- [About this task]
Among the records below, find the line that has "31: (790, 237, 1.25)"; from there, give the lines again exactly, and stop after the line that has "50: (873, 403, 1.17)".

- [Collected data]
= = = = =

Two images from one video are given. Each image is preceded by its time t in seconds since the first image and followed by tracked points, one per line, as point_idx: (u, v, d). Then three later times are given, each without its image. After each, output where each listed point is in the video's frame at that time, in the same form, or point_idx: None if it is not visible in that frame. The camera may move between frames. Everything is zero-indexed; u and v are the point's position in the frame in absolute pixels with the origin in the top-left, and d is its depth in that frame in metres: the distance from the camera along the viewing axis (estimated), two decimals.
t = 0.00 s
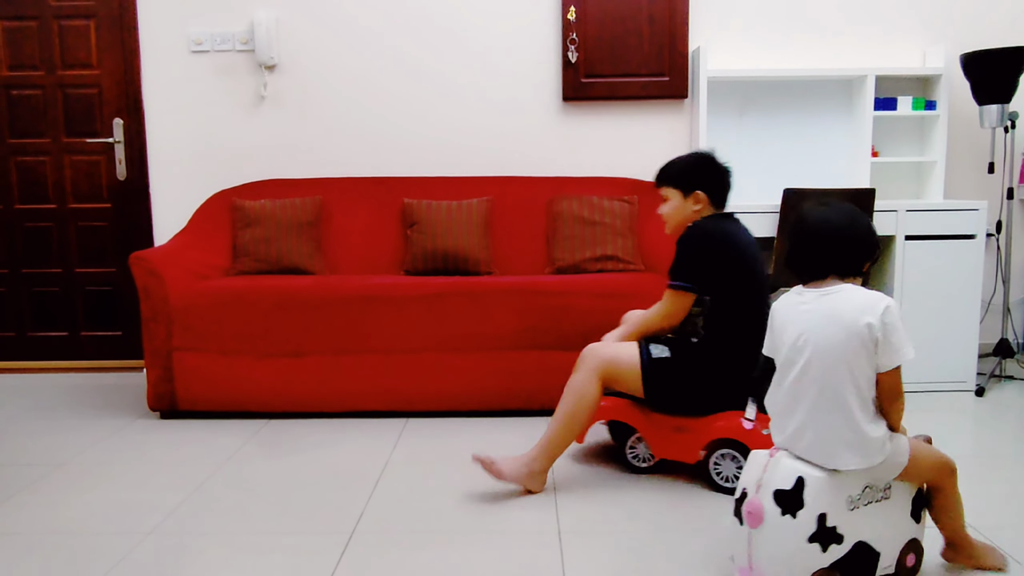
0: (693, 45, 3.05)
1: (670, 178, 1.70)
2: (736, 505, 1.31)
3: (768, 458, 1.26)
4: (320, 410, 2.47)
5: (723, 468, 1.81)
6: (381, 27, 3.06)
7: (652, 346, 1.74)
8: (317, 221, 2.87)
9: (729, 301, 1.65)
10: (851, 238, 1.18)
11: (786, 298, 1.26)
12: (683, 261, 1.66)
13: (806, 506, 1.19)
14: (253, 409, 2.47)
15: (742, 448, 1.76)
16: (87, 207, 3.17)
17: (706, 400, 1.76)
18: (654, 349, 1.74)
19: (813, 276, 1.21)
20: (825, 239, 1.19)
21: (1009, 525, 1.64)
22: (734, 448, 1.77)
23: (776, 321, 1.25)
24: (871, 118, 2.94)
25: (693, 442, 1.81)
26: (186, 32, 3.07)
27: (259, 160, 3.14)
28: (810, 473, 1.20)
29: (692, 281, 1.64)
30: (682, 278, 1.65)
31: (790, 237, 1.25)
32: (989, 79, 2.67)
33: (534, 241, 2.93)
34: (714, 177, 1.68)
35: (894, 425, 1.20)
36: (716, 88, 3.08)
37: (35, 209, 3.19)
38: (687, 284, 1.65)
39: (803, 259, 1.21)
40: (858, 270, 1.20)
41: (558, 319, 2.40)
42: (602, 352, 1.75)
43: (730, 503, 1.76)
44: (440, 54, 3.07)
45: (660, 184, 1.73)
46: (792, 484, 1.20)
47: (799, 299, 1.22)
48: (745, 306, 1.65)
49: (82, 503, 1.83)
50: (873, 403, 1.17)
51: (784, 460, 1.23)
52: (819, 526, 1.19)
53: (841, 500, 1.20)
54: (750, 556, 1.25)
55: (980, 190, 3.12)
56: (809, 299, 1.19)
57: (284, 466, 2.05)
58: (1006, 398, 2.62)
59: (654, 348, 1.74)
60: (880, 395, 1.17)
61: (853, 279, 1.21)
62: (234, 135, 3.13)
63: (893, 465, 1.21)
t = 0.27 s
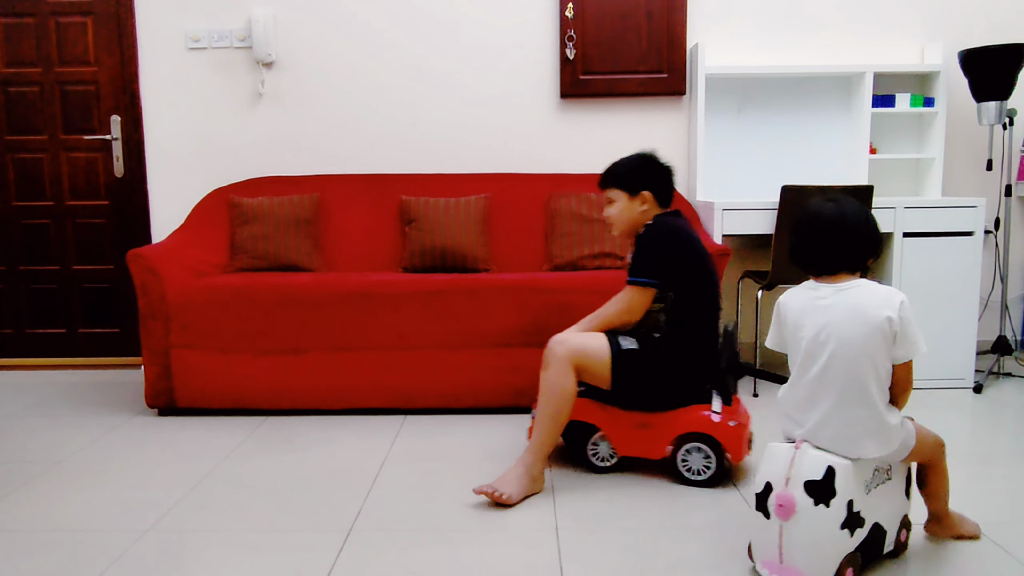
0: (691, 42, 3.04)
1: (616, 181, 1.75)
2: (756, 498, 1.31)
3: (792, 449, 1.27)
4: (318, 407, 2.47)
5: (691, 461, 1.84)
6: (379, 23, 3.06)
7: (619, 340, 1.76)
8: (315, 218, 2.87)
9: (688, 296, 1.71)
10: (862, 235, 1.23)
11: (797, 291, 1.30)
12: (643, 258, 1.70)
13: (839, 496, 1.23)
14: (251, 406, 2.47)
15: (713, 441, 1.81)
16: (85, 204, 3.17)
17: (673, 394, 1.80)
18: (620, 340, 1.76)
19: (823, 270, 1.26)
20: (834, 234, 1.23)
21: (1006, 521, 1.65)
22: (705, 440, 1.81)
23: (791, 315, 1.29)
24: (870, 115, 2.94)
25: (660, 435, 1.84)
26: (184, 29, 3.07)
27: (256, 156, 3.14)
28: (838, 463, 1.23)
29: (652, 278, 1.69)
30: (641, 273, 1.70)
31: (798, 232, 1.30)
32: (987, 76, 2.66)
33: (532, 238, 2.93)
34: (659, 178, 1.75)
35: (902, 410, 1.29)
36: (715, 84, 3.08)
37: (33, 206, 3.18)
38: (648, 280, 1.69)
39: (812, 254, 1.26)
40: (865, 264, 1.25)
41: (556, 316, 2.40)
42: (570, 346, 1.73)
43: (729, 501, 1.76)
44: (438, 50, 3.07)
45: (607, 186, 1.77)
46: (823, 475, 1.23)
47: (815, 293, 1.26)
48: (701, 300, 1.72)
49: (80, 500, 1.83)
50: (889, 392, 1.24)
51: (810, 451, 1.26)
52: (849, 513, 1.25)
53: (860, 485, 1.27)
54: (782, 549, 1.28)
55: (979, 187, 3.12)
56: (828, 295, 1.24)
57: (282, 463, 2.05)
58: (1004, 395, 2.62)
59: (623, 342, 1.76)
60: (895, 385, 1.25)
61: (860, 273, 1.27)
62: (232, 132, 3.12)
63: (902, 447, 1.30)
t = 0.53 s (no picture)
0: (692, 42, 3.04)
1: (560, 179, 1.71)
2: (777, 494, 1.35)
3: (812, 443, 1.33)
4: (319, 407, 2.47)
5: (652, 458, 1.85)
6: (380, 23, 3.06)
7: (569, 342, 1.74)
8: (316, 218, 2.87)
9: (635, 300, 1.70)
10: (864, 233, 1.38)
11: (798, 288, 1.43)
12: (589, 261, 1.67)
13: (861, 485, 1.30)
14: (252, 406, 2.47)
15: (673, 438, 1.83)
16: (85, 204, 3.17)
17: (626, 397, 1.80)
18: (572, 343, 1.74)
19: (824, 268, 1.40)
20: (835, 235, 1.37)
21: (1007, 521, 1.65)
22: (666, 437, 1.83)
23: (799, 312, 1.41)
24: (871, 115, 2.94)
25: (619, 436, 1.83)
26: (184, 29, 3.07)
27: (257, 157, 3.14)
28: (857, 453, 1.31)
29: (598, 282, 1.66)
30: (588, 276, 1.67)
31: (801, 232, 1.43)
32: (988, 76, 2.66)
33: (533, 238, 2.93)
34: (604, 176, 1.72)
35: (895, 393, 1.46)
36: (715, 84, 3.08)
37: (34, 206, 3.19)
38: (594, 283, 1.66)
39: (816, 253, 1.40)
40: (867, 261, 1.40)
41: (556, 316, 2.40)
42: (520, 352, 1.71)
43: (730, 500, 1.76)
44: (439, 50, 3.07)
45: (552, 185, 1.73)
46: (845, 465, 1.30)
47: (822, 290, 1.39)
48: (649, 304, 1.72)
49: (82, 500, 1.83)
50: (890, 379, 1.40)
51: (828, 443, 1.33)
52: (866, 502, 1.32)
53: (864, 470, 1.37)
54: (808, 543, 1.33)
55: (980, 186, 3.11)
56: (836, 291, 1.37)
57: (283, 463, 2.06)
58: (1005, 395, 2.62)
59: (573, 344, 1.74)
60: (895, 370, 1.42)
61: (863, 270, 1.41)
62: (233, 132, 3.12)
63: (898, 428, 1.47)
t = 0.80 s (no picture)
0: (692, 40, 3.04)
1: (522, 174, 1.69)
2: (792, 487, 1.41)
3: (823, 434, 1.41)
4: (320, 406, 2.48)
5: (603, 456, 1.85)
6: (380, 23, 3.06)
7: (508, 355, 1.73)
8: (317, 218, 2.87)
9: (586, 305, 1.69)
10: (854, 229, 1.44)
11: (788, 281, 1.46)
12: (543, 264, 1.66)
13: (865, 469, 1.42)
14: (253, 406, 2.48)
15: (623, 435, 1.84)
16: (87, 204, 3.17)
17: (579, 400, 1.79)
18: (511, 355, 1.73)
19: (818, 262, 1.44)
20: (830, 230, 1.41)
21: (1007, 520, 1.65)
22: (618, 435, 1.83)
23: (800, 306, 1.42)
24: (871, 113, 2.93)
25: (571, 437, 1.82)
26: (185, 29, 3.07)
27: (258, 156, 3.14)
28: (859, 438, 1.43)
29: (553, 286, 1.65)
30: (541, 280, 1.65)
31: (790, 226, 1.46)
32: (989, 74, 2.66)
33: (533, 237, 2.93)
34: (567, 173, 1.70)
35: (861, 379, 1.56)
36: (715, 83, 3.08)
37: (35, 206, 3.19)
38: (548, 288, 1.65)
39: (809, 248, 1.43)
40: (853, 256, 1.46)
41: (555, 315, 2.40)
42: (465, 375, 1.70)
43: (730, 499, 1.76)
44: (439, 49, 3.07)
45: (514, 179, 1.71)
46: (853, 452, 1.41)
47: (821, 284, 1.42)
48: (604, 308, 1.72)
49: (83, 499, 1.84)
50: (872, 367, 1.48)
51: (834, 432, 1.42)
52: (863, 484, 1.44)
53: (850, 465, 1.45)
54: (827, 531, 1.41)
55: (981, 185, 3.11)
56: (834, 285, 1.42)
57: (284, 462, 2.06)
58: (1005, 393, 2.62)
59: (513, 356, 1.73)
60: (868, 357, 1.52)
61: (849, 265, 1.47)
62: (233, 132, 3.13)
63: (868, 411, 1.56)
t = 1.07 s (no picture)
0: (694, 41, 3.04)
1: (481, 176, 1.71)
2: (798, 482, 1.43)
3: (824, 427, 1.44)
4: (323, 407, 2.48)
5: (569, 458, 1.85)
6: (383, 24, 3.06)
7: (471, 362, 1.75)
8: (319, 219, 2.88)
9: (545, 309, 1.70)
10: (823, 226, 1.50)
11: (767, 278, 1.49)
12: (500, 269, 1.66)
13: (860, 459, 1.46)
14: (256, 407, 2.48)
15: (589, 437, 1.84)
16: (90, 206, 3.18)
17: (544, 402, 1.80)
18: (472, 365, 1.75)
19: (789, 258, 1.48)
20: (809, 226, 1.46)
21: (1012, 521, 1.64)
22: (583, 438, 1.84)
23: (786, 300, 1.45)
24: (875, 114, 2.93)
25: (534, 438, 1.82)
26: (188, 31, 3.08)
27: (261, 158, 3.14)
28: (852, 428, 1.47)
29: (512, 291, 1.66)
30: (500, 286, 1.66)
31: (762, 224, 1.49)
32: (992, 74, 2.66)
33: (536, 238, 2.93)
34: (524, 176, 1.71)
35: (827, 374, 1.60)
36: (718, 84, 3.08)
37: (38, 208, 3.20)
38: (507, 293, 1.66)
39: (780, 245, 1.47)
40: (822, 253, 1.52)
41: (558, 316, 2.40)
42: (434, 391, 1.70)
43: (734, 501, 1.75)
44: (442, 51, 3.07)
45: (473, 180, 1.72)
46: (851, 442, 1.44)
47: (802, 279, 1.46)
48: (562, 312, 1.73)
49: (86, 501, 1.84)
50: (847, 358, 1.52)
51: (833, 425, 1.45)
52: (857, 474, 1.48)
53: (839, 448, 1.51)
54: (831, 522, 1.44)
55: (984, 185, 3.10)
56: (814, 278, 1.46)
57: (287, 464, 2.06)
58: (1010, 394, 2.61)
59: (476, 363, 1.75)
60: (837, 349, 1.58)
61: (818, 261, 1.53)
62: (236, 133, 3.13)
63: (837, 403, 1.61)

= = = = =

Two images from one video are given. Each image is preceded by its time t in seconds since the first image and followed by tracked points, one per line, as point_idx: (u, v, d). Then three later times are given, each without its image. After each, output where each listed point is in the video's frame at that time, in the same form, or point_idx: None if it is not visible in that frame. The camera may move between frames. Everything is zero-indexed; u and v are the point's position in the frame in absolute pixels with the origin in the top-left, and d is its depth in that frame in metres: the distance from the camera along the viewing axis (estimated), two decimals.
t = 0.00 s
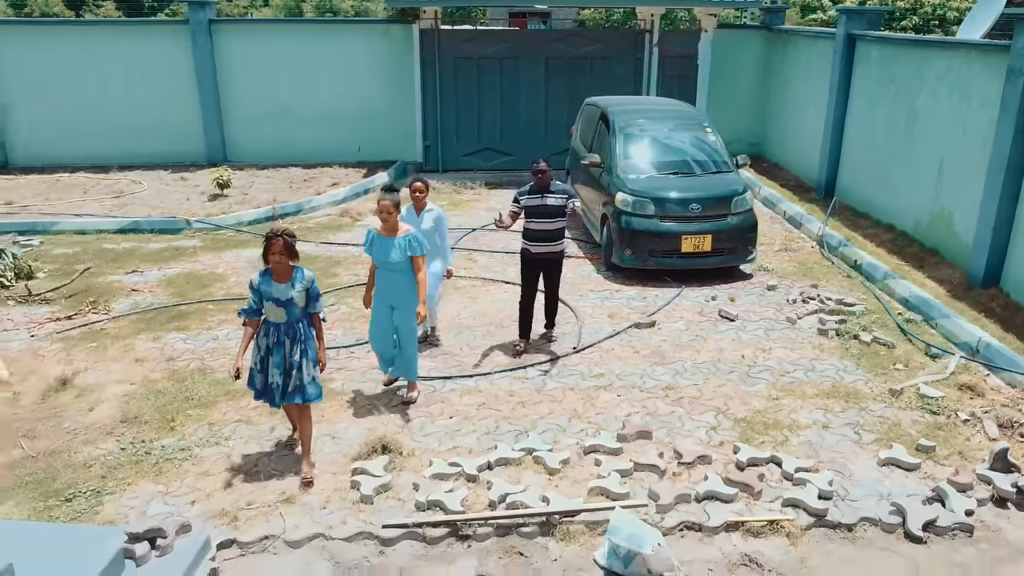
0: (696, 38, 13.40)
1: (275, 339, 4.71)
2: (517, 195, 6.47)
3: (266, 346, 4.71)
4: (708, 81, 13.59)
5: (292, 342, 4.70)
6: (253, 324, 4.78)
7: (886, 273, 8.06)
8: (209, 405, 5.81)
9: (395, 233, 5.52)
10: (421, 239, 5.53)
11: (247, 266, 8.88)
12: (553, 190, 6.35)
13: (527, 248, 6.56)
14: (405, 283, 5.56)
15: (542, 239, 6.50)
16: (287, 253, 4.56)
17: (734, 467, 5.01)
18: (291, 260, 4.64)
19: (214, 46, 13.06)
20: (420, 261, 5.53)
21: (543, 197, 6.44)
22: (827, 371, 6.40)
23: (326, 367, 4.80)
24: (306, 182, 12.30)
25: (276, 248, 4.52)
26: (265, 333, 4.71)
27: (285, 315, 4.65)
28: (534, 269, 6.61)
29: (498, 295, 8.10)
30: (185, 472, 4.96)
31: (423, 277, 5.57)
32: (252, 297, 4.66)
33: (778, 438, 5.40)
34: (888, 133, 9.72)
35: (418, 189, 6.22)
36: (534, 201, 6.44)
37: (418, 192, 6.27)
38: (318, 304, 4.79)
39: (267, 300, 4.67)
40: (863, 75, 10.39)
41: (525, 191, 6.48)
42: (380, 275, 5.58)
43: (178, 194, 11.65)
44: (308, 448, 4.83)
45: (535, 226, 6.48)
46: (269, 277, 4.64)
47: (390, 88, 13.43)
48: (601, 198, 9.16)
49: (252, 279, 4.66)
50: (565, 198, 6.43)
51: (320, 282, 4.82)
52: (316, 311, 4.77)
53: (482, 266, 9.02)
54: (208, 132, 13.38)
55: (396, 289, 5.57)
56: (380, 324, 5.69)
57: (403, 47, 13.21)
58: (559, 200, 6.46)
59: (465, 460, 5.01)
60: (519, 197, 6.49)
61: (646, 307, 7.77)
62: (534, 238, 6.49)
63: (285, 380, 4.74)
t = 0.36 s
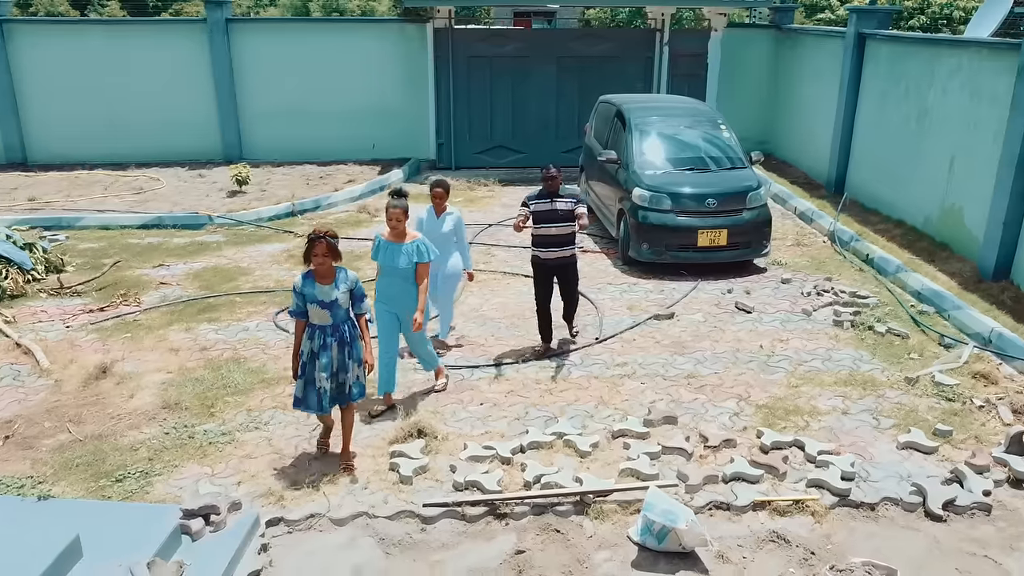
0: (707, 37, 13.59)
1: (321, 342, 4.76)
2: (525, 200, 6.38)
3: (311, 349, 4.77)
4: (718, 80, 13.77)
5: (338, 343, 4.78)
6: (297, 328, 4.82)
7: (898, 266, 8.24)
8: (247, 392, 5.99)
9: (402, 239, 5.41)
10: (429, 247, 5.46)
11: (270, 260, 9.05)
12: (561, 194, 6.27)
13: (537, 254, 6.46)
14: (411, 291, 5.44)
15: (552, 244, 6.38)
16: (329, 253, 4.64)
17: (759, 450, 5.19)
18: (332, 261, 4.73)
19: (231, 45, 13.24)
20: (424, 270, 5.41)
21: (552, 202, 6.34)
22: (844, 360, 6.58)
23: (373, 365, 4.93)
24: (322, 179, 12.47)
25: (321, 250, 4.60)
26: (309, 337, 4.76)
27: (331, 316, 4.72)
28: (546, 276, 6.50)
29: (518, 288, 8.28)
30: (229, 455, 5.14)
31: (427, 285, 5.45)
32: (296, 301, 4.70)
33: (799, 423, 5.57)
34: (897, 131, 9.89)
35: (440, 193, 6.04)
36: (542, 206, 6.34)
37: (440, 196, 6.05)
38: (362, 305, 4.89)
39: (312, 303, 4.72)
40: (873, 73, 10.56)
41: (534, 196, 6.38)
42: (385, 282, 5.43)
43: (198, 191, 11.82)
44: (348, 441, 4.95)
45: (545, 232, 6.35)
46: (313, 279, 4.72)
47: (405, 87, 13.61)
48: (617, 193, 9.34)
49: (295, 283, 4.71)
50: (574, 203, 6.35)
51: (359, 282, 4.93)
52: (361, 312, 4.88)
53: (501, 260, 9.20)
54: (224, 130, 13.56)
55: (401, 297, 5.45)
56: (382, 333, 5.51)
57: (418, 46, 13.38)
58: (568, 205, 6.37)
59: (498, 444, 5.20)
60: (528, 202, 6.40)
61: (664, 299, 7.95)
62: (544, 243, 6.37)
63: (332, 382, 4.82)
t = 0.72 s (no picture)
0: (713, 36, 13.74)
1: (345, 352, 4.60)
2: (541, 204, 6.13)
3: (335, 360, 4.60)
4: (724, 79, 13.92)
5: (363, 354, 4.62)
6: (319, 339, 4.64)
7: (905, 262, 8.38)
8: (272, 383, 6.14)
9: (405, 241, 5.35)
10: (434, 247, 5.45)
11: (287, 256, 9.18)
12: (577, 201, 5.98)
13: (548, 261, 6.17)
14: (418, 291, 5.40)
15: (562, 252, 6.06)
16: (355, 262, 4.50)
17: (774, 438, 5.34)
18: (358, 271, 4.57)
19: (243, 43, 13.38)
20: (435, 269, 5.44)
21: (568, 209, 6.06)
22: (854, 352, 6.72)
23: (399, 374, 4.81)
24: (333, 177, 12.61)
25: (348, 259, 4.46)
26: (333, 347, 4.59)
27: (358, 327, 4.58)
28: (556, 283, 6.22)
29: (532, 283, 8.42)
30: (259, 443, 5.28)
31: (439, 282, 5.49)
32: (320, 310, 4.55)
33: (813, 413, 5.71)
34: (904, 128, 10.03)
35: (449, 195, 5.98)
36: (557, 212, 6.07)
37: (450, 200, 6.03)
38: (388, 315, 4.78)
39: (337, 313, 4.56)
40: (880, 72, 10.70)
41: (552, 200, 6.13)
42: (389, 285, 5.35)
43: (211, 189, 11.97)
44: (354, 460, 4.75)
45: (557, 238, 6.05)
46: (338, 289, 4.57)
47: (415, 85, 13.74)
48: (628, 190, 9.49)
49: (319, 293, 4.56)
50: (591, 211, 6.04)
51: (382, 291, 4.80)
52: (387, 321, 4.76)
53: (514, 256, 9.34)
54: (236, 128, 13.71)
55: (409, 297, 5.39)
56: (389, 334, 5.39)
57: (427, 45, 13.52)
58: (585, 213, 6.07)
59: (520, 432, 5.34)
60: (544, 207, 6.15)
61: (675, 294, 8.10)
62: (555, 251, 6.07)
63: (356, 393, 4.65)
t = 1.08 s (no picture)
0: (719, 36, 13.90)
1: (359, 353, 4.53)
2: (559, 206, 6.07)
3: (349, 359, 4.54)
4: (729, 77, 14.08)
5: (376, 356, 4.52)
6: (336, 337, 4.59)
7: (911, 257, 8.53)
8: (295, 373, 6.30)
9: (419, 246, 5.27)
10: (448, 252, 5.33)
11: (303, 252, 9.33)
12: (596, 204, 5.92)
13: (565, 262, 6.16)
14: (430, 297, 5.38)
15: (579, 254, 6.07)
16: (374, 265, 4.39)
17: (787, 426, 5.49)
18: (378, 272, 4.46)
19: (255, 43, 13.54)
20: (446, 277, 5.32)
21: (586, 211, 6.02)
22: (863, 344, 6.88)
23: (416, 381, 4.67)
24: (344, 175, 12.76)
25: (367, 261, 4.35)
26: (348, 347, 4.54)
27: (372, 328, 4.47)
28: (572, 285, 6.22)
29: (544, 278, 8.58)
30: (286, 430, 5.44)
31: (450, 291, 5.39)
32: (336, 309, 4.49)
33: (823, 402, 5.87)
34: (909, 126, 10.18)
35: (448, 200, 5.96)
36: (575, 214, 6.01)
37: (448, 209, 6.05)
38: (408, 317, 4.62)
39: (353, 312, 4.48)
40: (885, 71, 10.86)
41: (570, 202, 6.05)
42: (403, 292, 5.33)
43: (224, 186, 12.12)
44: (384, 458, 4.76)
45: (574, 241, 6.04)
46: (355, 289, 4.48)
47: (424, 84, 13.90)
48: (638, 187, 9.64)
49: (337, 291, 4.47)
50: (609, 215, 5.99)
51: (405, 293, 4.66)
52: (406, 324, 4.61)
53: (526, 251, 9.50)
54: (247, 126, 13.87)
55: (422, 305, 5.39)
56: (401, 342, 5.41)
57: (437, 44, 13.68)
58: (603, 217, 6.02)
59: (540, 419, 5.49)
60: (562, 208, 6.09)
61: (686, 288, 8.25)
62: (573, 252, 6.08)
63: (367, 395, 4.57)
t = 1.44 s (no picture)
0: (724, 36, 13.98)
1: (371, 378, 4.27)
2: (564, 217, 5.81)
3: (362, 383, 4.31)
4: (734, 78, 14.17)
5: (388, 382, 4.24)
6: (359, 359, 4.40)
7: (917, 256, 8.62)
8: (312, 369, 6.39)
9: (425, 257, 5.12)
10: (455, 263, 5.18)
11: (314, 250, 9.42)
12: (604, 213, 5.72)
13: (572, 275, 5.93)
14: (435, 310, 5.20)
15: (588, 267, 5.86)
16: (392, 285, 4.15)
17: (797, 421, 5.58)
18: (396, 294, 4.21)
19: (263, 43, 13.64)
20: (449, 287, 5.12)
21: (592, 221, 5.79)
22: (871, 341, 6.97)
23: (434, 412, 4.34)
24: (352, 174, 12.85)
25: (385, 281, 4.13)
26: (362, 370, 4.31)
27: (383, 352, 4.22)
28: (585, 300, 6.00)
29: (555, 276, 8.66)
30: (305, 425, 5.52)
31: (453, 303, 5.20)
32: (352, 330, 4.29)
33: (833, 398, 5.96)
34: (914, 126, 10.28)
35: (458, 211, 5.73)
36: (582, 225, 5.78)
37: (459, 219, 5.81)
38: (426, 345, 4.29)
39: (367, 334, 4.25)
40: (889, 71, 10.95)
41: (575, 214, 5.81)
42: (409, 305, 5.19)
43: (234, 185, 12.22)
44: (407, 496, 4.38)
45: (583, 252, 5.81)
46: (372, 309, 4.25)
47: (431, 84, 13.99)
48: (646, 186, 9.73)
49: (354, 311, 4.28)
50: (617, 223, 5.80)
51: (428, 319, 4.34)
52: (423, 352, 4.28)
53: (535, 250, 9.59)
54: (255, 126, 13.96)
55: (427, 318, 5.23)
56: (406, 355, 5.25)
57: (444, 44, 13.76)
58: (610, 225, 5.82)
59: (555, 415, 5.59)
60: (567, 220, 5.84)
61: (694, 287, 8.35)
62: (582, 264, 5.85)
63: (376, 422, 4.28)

= = = = =

- [Solution for this task]
31: (790, 237, 1.25)
32: (989, 79, 2.67)
33: (534, 241, 2.93)
34: (714, 177, 1.68)
35: (894, 425, 1.20)
36: (716, 88, 3.08)
37: (35, 209, 3.19)
38: (687, 284, 1.65)
39: (803, 259, 1.21)
40: (858, 270, 1.20)
41: (558, 319, 2.40)
42: (602, 352, 1.75)
43: (730, 503, 1.76)
44: (440, 54, 3.07)
45: (660, 184, 1.73)
46: (792, 484, 1.20)
47: (799, 299, 1.22)
48: (745, 306, 1.65)
49: (82, 503, 1.83)
50: (873, 403, 1.17)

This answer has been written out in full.